Since glass was expensive, there wasn’t any in most peasants’ homes. To keep out snow, wind, and cold, people stopped up the windows with rags, straw, or anything else they had available. Viking settlers sometimes stretched out see-through animal guts and used them for windows.

For a very realistic and disgusting re-enactment of this process, you can check out this segment from a popular British television show.

In his fascinating book, A World Lit Only by Fire, William Manchester provides a harrowing description of a peasant home interior. If you were a prosperous peasant, you might have owned a bed, piled with straw that seethed with vermin. Everyone slept there, including your smaller livestock, children, inlaws, and any passing travelers. If you were a less prosperous peasant, you would probably have lacked both a bed and a chimney. You would have slept on the mud floor, with the livestock keeping you warm (and itchy). Smoke from the kitchen fire would make its way through a small hole in the roof, but your hut would have been fearfully smoky, especially on a windy day.

 

Got Slime?

Food adulteration was common in the 19th century. Flour was often mixed with chalk, plaster of Paris, sawdust, bone meal, or lime. Snails were tossed into watered-down milk in order to thicken it with their mucus and to add an attractive froth.

Source: Terrors of the table by Walter Gratzer

BeetleJuice

My loyal readers will know how much I love ebay. I’ve made some fantastic purchases there. Here’s the most recent: a Chinese blister beetle. Isn’t it beautiful? Five bucks including shipping. I don’t know the exact species (there are over 1500 of them), but it’s one of the beetles in the order Coleoptera, and it produces a vesicant (blistering agent) called cantharidin. Certain coleopterans are also known as Spanish fly–even though they’re neither a fly nor particularly Spanish–which is thought to be an aphrodisiac. Like so many blister beetles, mine is lovely to look at; can you see its iridescent underside?

Male beetles secrete the blistery substance at the joints between their leg segments to deter predators. According to May Berenbaum’s Bugs in the System, males transfer the cantharidin to females when mating, so it actually may act as an aphrodisiac at the insect level.

Cantharidins derived from various species of blister beetle have long been used as medicine, often as topical irritants. When you read about doctors from days of yore using a “blister poultice” on their patients, you can be pretty sure these poultices were made from ground up blister beetles.

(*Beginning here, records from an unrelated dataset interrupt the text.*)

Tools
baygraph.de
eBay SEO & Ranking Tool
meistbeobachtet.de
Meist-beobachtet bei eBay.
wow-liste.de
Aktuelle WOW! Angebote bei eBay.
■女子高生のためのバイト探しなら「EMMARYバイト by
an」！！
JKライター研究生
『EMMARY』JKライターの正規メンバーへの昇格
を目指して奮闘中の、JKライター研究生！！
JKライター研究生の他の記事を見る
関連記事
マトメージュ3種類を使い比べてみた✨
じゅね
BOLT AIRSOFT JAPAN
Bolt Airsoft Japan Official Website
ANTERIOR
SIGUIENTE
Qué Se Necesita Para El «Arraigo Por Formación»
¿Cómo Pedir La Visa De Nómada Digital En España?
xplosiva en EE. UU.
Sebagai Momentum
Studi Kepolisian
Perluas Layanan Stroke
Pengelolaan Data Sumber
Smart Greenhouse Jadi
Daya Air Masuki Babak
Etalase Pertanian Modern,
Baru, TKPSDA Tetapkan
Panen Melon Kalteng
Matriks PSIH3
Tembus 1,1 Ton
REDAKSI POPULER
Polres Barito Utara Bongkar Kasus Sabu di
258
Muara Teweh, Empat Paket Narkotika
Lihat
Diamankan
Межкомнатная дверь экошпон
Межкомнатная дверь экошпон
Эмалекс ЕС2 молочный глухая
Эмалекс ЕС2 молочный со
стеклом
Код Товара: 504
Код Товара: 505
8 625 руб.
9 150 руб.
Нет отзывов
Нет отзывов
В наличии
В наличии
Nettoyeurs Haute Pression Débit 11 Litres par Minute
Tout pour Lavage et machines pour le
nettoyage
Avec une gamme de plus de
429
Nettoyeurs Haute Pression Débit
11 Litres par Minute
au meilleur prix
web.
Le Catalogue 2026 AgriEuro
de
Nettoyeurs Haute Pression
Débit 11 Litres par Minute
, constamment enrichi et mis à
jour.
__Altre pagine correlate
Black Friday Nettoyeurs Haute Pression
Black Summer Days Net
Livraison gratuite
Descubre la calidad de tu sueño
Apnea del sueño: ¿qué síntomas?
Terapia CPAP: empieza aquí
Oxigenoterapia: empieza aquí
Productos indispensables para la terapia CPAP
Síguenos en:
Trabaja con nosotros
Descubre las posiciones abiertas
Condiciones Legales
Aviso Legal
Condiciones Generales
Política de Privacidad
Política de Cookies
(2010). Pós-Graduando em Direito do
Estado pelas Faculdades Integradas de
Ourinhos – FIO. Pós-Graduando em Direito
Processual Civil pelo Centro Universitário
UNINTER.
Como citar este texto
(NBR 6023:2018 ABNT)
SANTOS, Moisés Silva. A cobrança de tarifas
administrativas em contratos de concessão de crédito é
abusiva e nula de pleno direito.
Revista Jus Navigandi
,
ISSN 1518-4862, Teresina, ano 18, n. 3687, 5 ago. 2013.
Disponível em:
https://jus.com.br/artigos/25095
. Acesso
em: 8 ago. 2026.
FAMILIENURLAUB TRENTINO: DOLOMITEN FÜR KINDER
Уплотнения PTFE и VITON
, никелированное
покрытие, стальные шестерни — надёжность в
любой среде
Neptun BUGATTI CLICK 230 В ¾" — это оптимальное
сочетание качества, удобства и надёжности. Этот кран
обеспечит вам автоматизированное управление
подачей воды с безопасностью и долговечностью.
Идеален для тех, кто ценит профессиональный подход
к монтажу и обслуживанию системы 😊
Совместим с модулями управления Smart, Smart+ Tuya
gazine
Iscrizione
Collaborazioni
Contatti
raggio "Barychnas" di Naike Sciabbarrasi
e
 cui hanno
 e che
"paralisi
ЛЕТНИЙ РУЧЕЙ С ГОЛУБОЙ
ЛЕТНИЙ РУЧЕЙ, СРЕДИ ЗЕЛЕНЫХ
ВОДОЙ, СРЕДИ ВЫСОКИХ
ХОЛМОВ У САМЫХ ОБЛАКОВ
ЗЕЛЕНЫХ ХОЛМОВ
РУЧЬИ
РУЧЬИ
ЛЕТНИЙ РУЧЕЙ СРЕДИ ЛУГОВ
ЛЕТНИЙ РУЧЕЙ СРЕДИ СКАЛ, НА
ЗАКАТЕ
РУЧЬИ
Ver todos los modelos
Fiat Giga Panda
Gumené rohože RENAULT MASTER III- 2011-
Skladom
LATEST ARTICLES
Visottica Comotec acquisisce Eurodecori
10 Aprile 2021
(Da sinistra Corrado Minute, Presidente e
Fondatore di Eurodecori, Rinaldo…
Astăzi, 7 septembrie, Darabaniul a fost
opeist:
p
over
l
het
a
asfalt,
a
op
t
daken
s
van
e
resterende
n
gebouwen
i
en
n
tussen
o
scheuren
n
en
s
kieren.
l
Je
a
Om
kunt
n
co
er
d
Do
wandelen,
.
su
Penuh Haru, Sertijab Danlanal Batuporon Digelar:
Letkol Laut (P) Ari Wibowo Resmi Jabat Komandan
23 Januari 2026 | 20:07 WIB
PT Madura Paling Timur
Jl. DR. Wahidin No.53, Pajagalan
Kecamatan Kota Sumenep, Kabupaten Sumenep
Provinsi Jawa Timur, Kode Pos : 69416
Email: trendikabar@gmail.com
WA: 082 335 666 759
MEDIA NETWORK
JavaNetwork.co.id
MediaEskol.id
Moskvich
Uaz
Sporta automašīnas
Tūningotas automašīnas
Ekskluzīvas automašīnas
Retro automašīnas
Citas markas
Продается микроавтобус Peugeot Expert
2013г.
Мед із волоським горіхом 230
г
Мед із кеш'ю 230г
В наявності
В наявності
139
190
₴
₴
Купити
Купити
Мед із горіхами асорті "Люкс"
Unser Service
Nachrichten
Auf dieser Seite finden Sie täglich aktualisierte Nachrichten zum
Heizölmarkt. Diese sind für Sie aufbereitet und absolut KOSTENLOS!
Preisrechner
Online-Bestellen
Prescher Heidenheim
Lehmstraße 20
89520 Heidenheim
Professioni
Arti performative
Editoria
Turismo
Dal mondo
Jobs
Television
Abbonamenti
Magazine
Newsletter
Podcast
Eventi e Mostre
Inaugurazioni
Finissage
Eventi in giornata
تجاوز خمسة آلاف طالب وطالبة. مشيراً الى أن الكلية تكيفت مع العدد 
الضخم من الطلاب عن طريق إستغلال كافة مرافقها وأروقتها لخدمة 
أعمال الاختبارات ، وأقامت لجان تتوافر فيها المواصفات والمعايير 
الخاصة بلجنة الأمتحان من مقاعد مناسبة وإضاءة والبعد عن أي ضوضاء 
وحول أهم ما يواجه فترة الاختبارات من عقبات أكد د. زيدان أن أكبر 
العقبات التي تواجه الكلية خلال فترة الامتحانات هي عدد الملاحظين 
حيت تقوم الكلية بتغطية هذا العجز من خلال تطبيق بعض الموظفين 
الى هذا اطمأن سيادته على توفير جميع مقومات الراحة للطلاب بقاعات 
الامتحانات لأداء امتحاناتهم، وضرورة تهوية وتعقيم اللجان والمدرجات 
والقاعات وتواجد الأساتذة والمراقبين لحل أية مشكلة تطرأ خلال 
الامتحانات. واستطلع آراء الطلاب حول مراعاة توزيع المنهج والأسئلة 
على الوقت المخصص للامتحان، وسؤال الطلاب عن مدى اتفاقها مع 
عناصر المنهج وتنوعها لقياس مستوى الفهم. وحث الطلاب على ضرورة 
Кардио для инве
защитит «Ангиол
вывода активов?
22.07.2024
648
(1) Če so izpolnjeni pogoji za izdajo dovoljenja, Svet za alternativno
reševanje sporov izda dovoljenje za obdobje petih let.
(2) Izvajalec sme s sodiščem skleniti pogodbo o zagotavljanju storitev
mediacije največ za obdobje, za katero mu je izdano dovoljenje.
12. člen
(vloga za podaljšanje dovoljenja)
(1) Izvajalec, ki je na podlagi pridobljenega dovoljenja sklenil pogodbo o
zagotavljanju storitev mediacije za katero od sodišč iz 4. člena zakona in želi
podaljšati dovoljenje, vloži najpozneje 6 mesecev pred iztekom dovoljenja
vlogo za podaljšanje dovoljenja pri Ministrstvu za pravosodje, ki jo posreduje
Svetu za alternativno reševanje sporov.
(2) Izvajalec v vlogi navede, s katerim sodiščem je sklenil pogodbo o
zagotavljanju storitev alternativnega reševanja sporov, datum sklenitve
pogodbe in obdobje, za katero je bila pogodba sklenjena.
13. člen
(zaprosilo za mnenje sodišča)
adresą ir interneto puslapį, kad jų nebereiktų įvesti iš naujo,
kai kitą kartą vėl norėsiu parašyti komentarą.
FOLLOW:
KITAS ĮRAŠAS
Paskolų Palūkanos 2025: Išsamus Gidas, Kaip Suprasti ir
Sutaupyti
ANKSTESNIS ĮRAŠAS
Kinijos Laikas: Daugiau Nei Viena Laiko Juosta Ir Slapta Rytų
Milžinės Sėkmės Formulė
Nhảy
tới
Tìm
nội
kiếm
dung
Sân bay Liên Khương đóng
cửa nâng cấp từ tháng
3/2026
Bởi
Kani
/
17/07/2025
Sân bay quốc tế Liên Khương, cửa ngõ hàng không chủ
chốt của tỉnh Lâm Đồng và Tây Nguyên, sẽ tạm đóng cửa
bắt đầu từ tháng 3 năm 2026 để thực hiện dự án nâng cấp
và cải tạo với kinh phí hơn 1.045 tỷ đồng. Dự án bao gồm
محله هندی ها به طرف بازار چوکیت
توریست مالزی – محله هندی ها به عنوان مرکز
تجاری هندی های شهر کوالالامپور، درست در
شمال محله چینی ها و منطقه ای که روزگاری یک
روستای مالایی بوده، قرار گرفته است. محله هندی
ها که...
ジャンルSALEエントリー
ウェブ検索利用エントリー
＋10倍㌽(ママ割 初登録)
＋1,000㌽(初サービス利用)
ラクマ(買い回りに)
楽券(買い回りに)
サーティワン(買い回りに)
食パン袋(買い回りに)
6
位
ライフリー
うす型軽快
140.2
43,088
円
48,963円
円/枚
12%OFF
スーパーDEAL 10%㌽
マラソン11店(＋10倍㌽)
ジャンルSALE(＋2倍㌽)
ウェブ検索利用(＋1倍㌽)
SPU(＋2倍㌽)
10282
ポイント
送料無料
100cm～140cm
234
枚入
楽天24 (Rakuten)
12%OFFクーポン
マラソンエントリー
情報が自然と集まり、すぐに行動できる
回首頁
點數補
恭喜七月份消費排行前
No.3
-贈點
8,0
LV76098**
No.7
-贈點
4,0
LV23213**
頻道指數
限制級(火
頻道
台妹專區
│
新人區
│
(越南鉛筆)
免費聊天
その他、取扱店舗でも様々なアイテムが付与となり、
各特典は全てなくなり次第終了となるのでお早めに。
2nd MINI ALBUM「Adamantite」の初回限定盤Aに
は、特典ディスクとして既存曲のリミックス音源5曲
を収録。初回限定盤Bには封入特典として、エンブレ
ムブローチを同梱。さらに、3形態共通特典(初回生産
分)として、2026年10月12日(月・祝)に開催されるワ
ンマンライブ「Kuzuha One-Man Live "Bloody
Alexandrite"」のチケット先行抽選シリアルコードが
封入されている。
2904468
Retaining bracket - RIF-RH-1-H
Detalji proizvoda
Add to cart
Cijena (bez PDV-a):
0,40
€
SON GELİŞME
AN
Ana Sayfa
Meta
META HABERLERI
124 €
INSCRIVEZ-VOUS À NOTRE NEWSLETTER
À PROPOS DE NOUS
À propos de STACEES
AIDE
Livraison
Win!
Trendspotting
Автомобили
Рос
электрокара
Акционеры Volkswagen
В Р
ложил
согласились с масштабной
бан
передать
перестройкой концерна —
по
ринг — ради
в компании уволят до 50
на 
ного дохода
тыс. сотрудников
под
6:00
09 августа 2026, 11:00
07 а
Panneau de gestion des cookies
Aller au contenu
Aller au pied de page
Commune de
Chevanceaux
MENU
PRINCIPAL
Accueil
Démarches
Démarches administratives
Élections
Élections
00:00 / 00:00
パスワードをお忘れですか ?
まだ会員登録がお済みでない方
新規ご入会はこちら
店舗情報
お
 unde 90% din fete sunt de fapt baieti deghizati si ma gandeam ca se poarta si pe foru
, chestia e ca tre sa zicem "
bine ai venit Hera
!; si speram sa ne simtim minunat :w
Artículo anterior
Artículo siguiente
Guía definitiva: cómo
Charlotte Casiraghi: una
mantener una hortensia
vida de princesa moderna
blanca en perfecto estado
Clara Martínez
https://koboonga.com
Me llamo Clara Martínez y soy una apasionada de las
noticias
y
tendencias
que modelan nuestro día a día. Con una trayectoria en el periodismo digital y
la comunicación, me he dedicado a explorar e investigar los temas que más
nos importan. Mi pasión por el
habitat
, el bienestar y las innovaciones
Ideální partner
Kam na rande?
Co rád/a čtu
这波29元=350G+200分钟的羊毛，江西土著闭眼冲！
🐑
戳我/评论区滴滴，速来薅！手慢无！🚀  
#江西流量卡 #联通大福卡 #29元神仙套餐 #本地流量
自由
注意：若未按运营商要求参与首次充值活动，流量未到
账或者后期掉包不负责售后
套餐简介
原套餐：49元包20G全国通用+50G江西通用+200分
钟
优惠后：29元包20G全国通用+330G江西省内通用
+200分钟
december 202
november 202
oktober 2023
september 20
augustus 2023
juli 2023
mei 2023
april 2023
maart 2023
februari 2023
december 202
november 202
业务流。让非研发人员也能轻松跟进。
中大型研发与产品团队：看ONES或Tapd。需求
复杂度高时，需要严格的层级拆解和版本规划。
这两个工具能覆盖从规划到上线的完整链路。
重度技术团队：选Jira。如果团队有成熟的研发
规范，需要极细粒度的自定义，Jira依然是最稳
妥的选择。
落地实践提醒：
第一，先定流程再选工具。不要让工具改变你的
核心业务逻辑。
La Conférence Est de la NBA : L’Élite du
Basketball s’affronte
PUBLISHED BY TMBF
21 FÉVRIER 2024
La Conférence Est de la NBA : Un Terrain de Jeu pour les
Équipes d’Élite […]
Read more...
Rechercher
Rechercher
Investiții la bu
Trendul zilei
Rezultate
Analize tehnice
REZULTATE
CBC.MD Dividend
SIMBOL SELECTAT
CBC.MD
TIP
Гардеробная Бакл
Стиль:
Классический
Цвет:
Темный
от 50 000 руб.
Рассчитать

The ancient Greeks used blister beetles medicinally, as did the Chinese, for ailments that included tuberculosis, rabies, cancer, dropsy, lice, earaches, leprosy, and ulcers. But as I mentioned, the most famous use of Spanish fly has been as an aphrodisiac, most notoriously by the Marquis de Sade, who poisoned several women (see my prior blog).

Cantharidin is extremely toxic, even at low dosages. Poor George Washington, who was suffering from a sore throat and respiratory infection, was forced by his well-meaning but misguided physicians to ingest a poisonous compound of mercury. They also bled out more than five pints (almost half) of his blood. In addition, blister poultices were slathered on his body, so cantharidin poison no doubt hastened his death.

But actually, the use of cantharidin isn’t all quackery. According to this article from the American Medical Association, the FDA will soon be including it on its “Bulk Substances List,” which will allow physicians to administer a cantharidin compound to patients in their offices, for warts and other viral skin infections.